Segundo o juiz, Lula deverá ficar custodiado na Penitenciária 2 de Tremembé, Dr. José Augusto César Salgado. Não se sabe ainda quando será essa transferência. 

A Folha apurou que uma cela do presídio já foi esvaziada para que o ex-presidente seja transferido ao local. A ideia é que Lula fique isolado em uma cela, mas tenha convivência com os demais presos nos períodos de refeições e de banho de sol, por exemplo. 

Conhecido como "presídio dos famosos", a penitenciária de Tremembé abriga alguns dos condenados mais célebres do país. Entre eles estão Suzane von Richthofen, condenada pelo assassinato dos pais; Alexandre Nardoni e Anna Carolina Jatobá, condenados pela morte de Isabella Nardoni; e Gil Rugai, ex-seminarista condenado pelo assassinato do pai e da madrasta.

Lula está preso desde 7 de abril de 2018 em uma cela especial na sede da PF na capital paranaense.

A transferência de Lula foi um pedido do superintendente da Polícia Federal, Luciano Flores, que argumenta que a prisão do petista altera a rotina do prédio da PF.

Tanto o PT como a defesa de Lula criticaram a autorização, ao apontarem ausência de direitos e de segurança pessoal ao ex-presidente. 

Até hoje, o único precedente de detenção de um ex-presidente da República em São Paulo é o de Michel Temer (MDB), que ficou seis dias preso no último mês de maio.
À época, a Polícia Federal afirmou que não tinha um espaço adequado para abrigá-lo. Temer passou quatro noites na sede da entidade, na zona oeste da capital, em salas improvisadas.

Depois, foi transferido para o Comando de Policiamento de Choque da PM, no centro da cidade, onde há uma sala de Estado-maior, compatível com a condição de ex-presidente.

Lula está preso após condenação pela Justiça pela acusação de ter recebido propina da construtora OAS por meio da reforma de um tríplex em Guarujá (SP). A ação teve origem na Lava Jato, em Curitiba.
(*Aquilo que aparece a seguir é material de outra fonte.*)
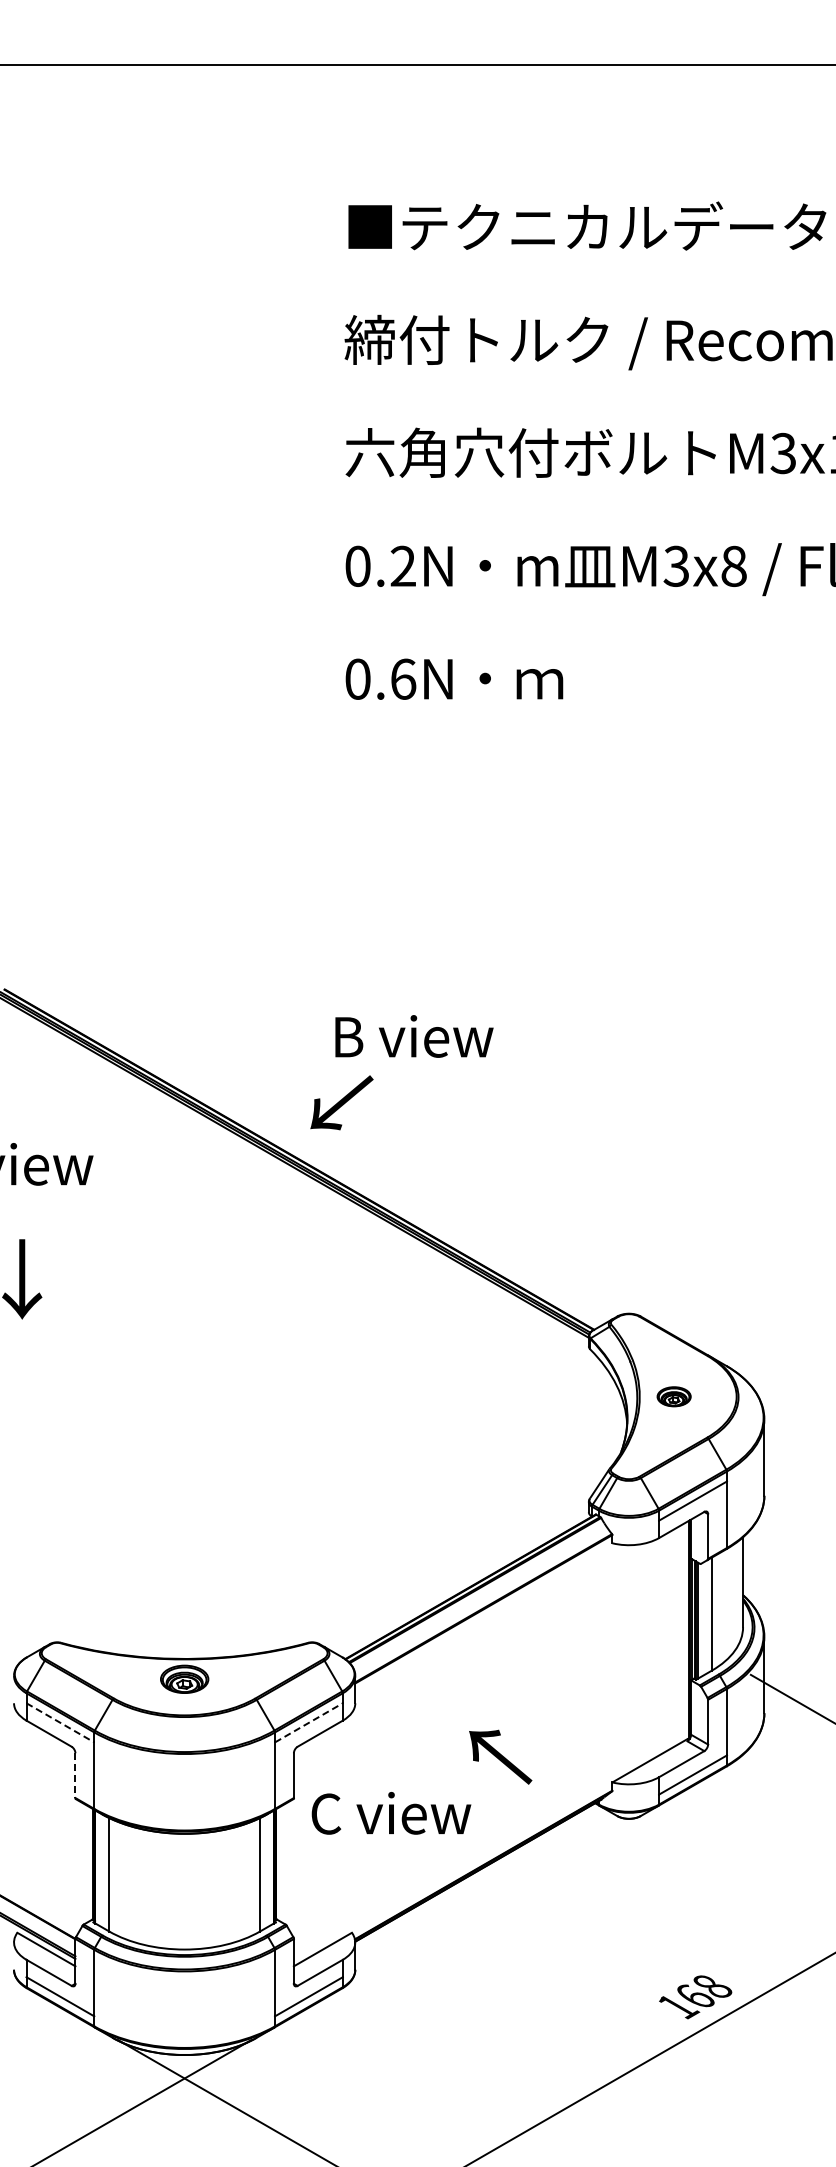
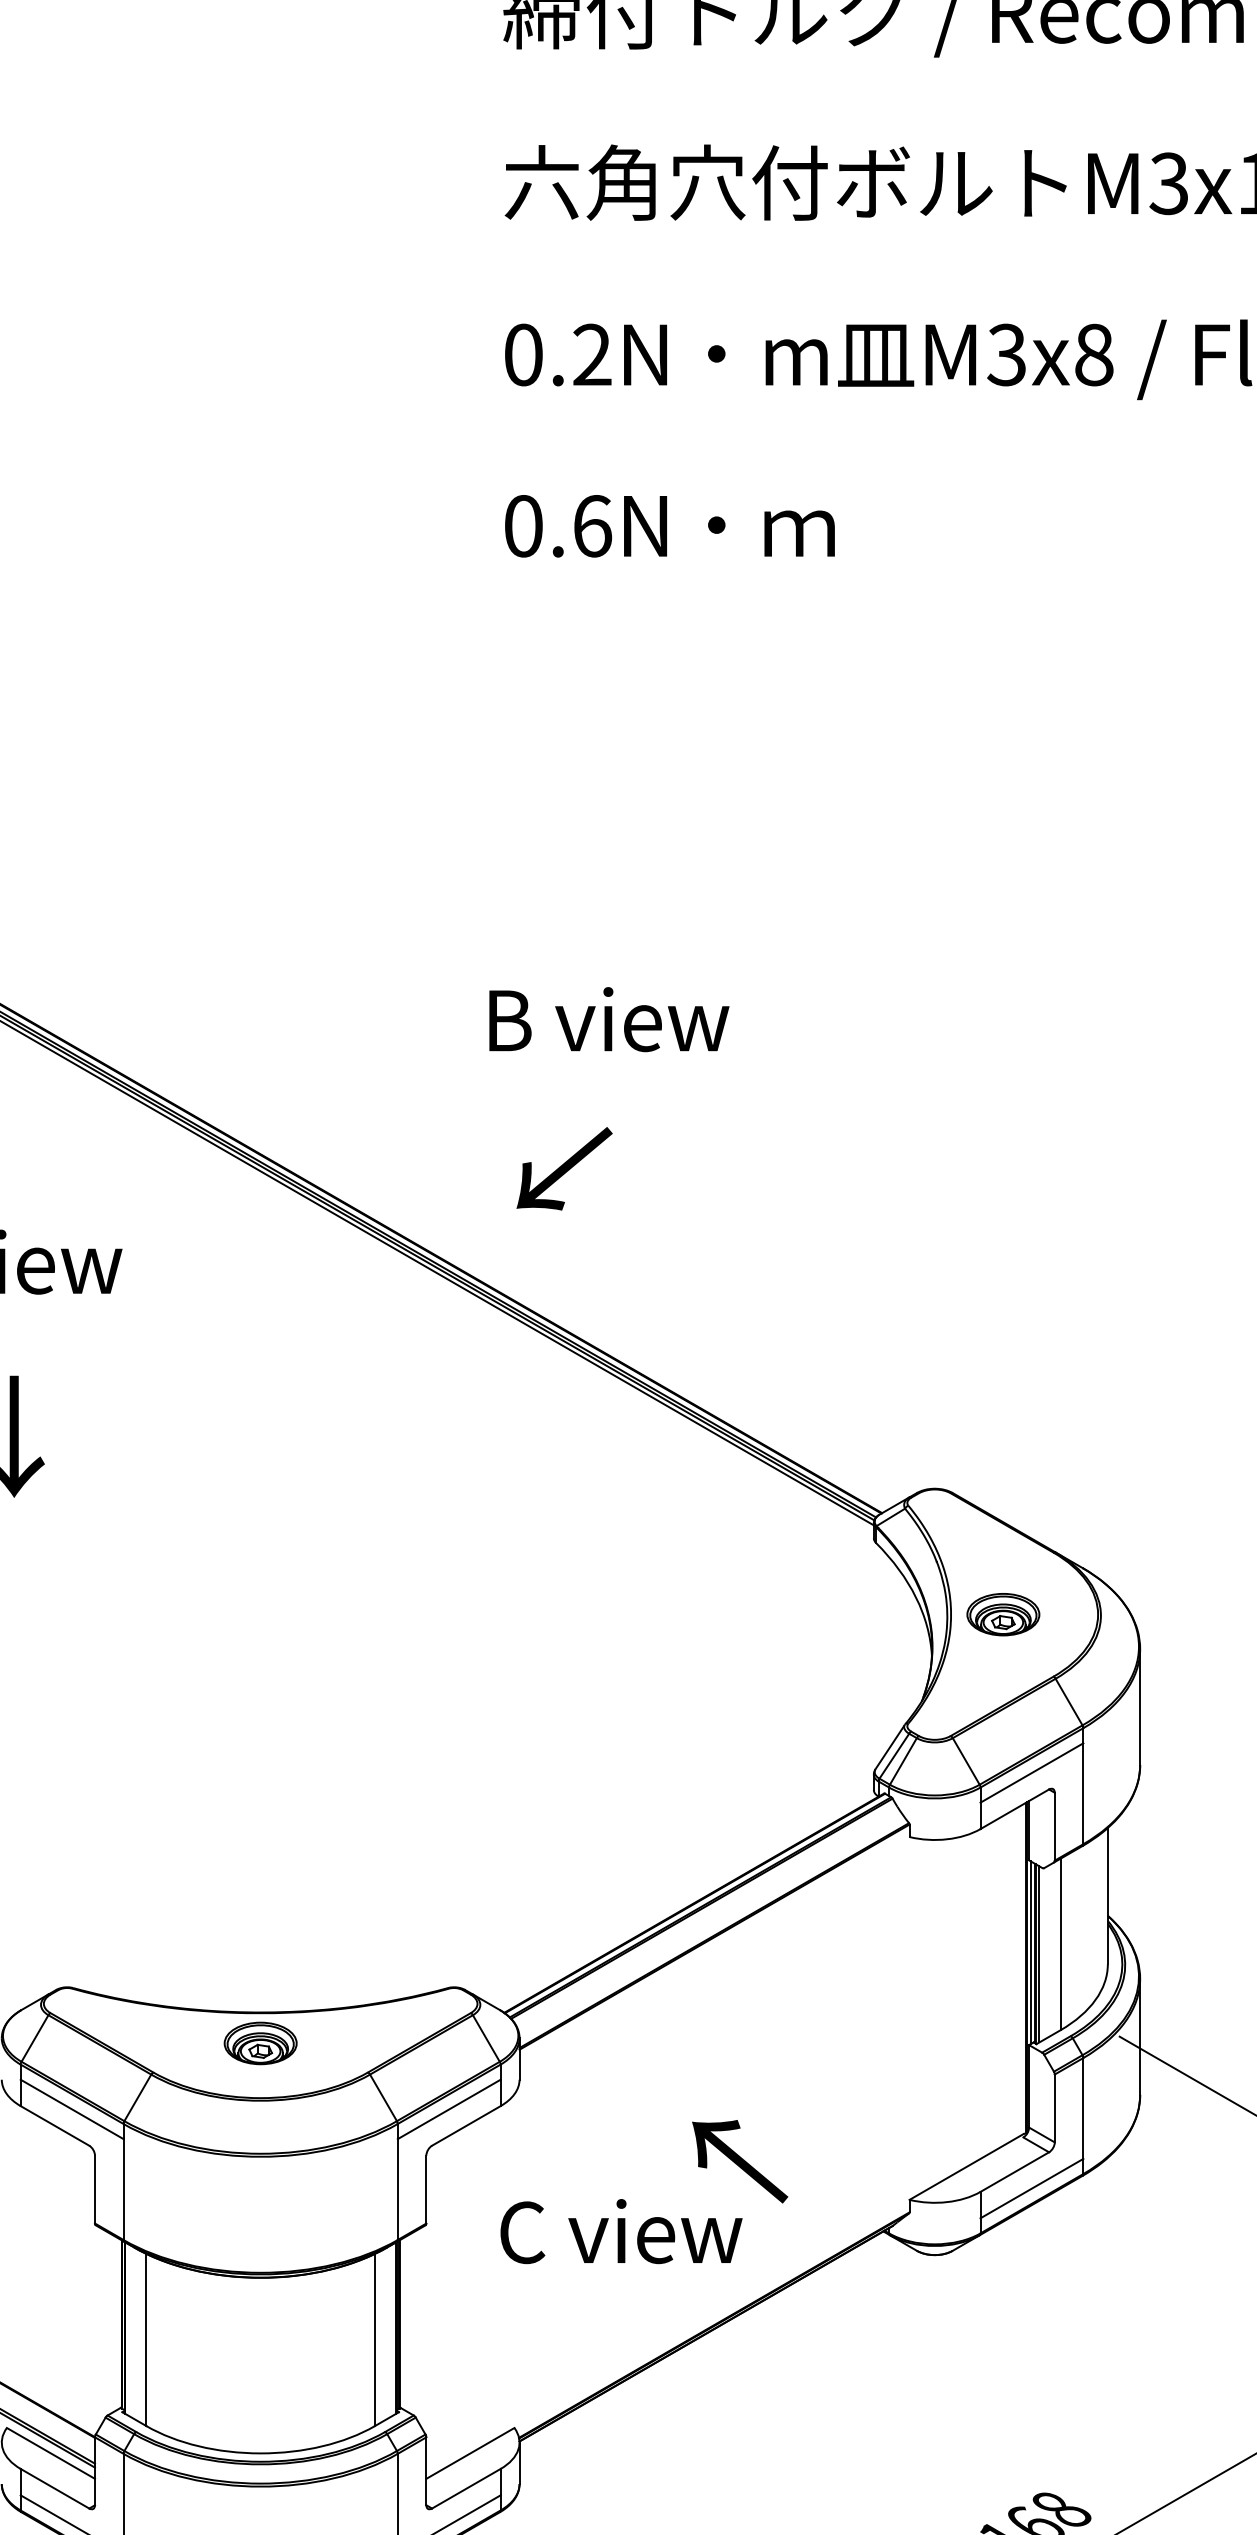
text: (414, 1036) -> (609, 1019), moved
text: (341, 1102) -> (563, 1168), moved
part: (673, 1396) -> (1002, 1614), size x1.43
line: (309, 1722) -> (450, 2108), dashed -> solid
line: (60, 1723) -> (72, 2110), dashed -> solid
line: (75, 1776) -> (95, 2190), dashed -> solid
text: (391, 1813) -> (621, 2231), moved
Em abril, o STJ confirmou a condenação e reduziu a pena do petista para 8 anos e 10 meses. 

A defesa do petista diz que o ex-presidente nunca assumiu a posse do imóvel e que os delatores mentiram para obter benefícios.

O ex-presidente pode deixar o regime fechado ainda neste ano. 

A principal alternativa para isso é a progressão de regime na condenação do caso tríplex. Segundo o Ministério Público Federal, ele já tem direito a progredir para o regime semiaberto. Quem vai decidir sobre a concessão do benefício é o STJ (Superior Tribunal de Justiça).

Além disso, no fim de setembro, Lula atingirá a marca de cumprimento de um sexto da pena imposta. A Lei de Execução Penal prevê a progressão de regime para o preso que passar dessa marca, desde que pague a reparação de danos aos cofres públicos. O ex-presidente precisará, então, desembolsar R$ 2,4 milhões para quitar esse compromisso.